Segment Open
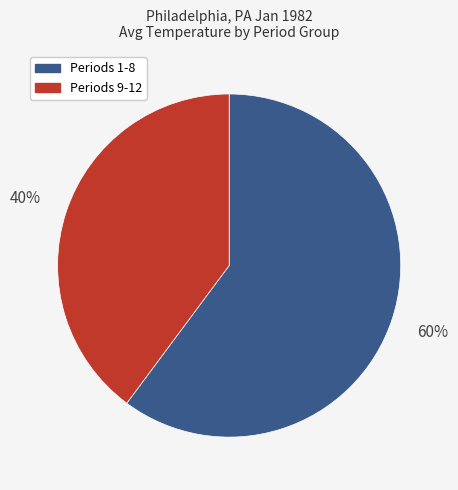

How many segments does this pie chart have?

2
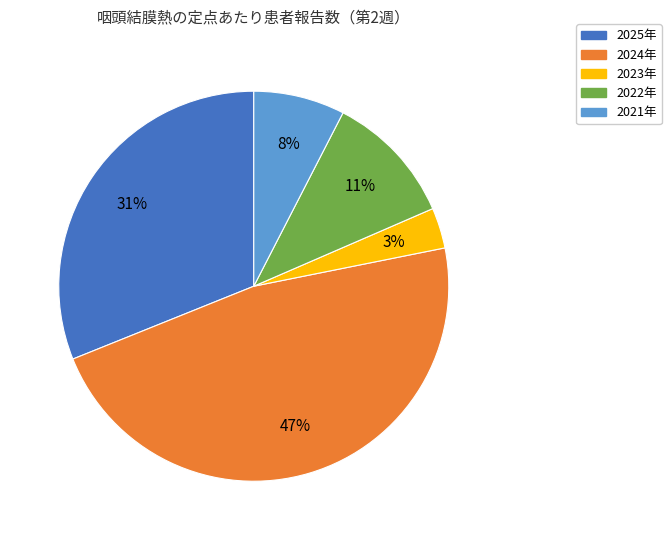

Is there a majority slice in this chart?

No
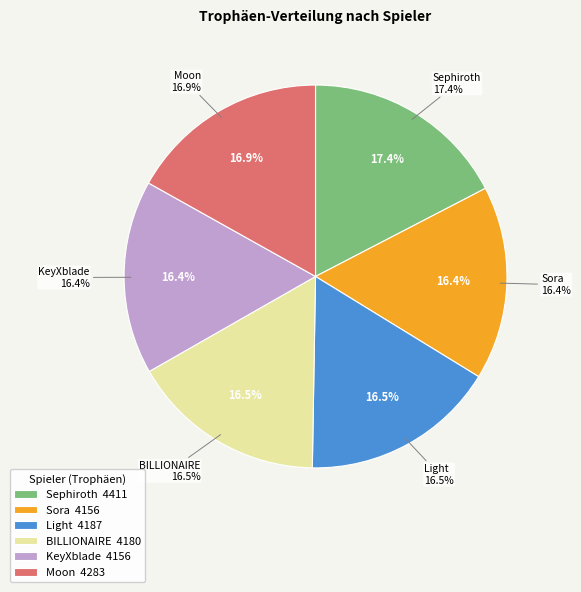

Which category has the biggest portion of the pie?

Sephiroth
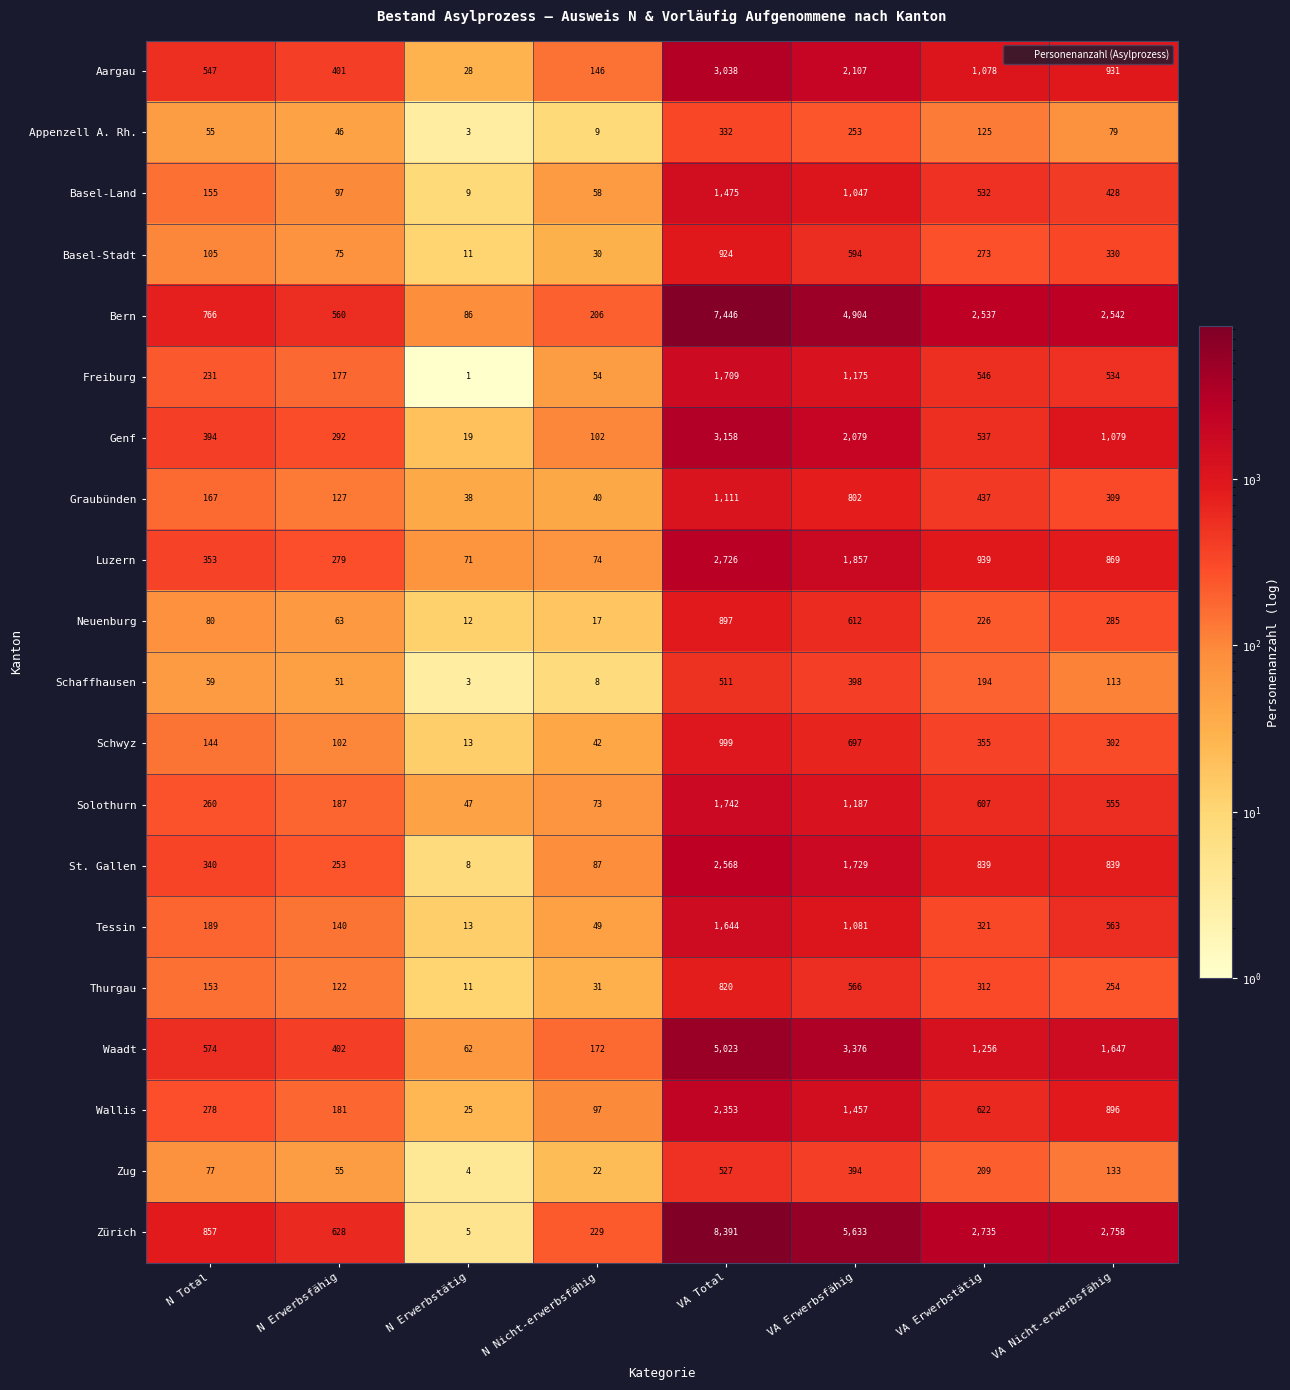

Which series has the widest spread of values?

Zürich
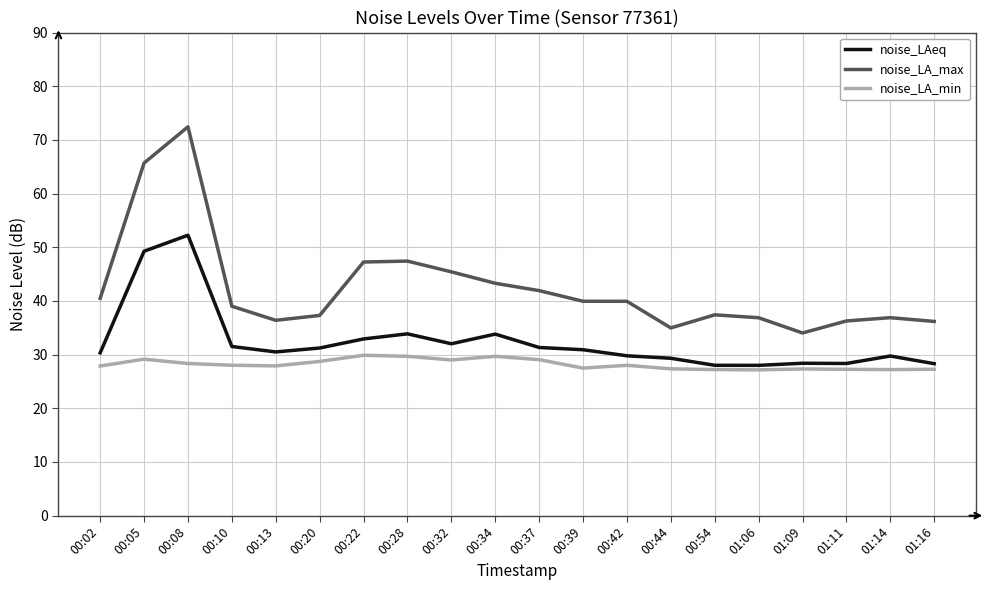

What is the minimum value for noise_LA_max?

34.0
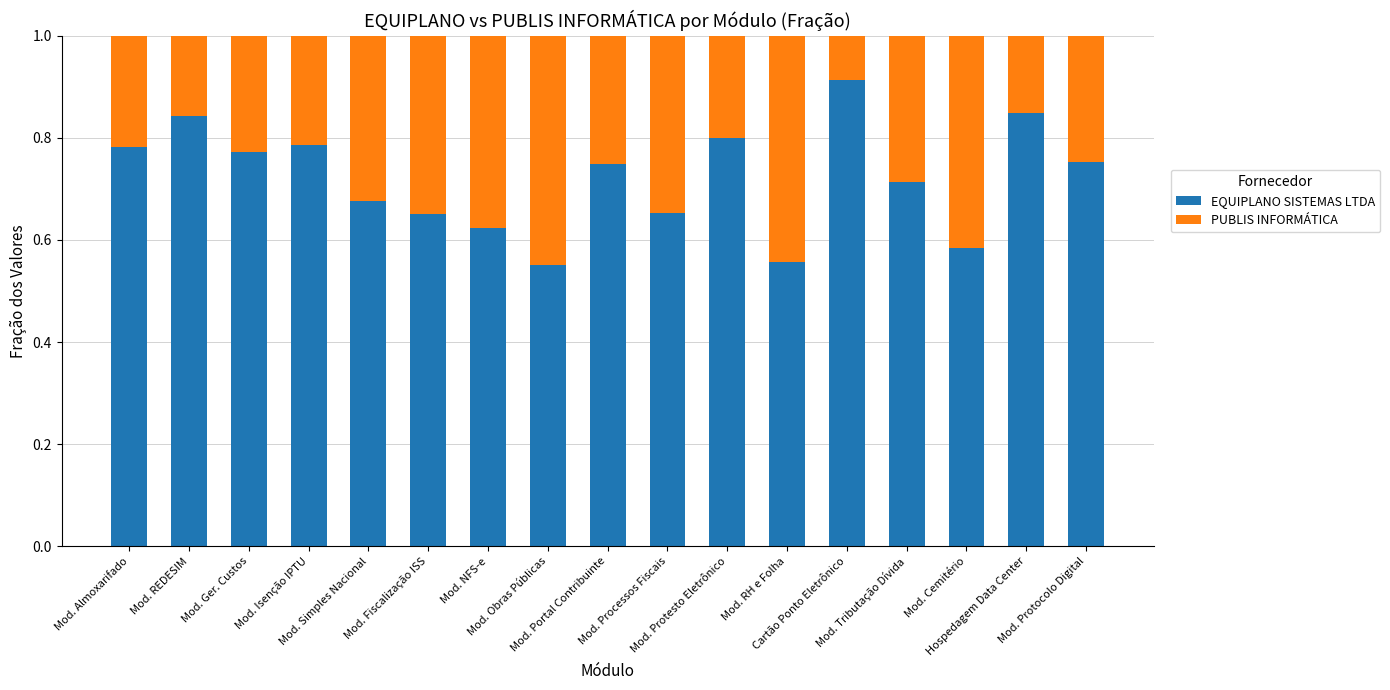

Count the EQUIPLANO SISTEMAS LTDA values in the range 0 to 1.

17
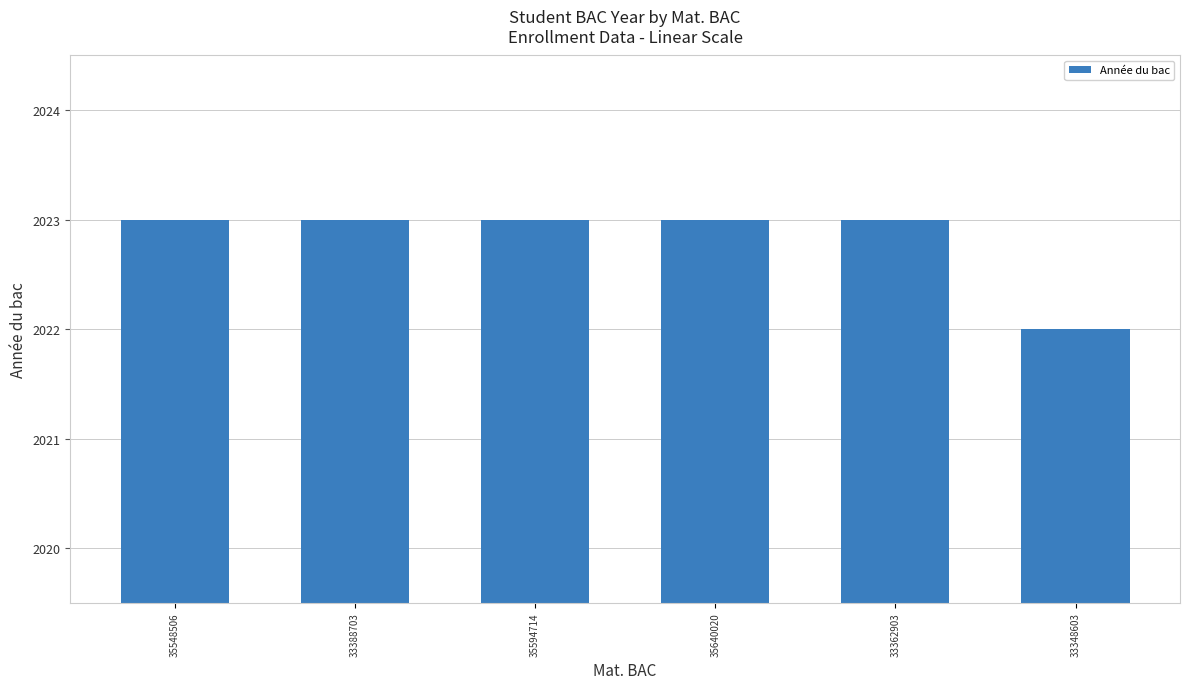

At which category does the chart reach its minimum across all series?

33348603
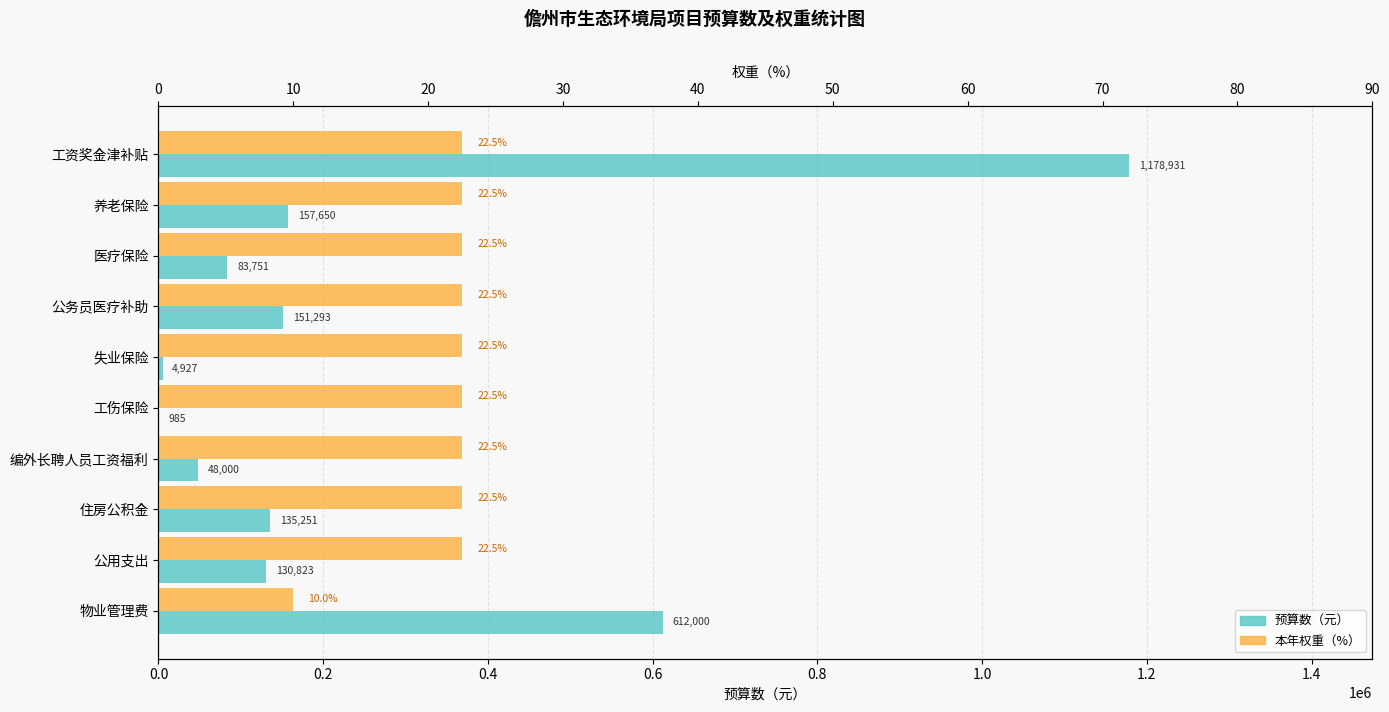

Where is 预算数（元） nearest to the value 589958?

物业管理费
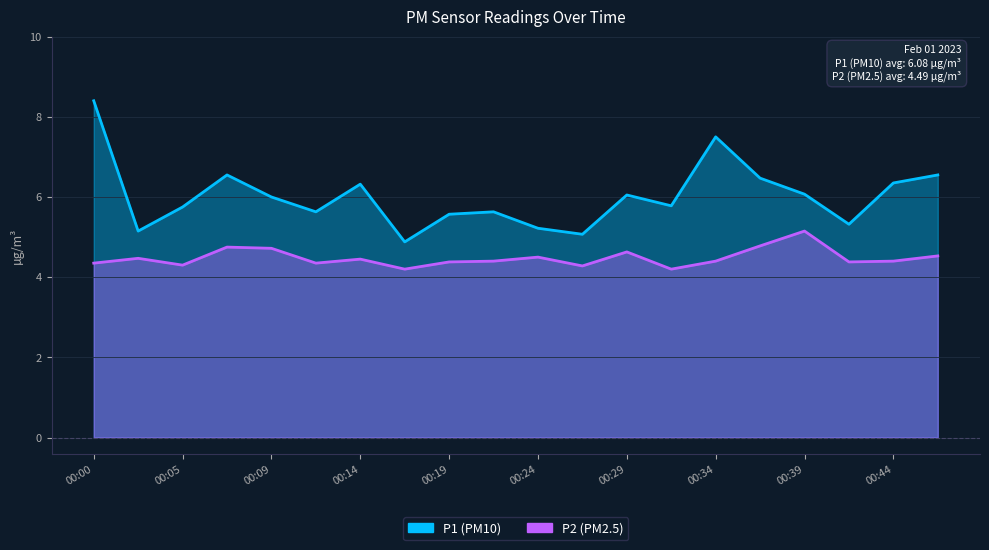

What are all the series names shown in the legend?

P1, P2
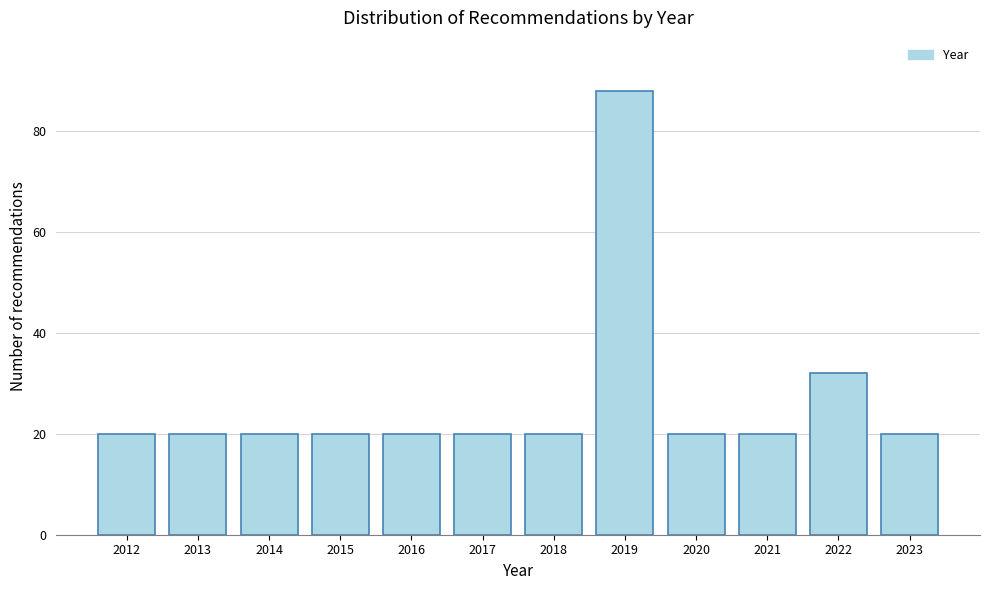

Reading right to left, list all the values displayed in this chart.

20	32	20	20	88	20	20	20	20	20	20	20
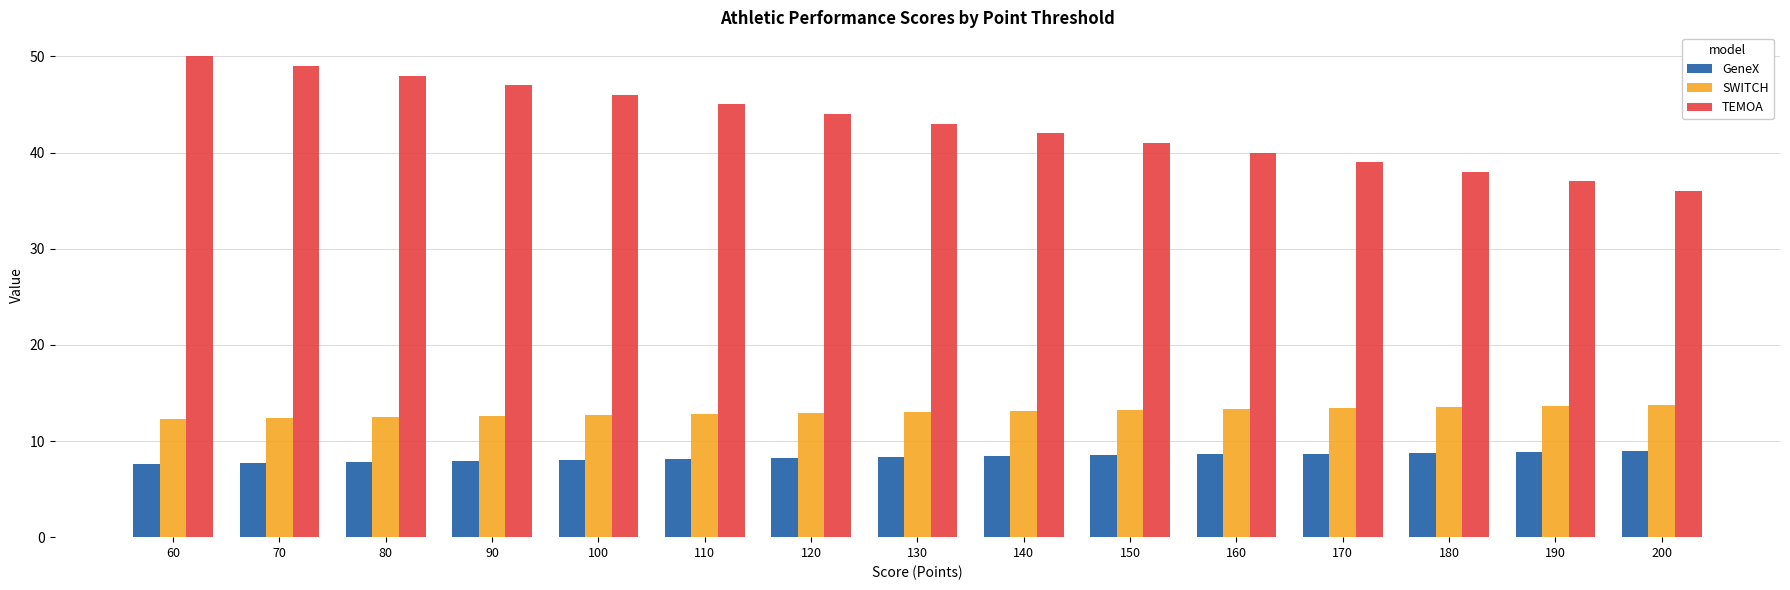

What is the total value across all series at 90?

67.5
Segment Closed
PROBLEM REQUIREMENTS =>
Copy every line above word for word, omitting the pictures.

OUTPUT OF THE EXERCISE =>
How many segments does this pie chart have?

2

Is there a majority slice in this chart?

No

Which category has the biggest portion of the pie?

Sephiroth

Which series has the widest spread of values?

Zürich

What is the minimum value for noise_LA_max?

34.0

Count the EQUIPLANO SISTEMAS LTDA values in the range 0 to 1.

17

At which category does the chart reach its minimum across all series?

33348603

Where is 预算数（元） nearest to the value 589958?

物业管理费

What are all the series names shown in the legend?

P1, P2

Reading right to left, list all the values displayed in this chart.

20	32	20	20	88	20	20	20	20	20	20	20

What is the total value across all series at 90?

67.5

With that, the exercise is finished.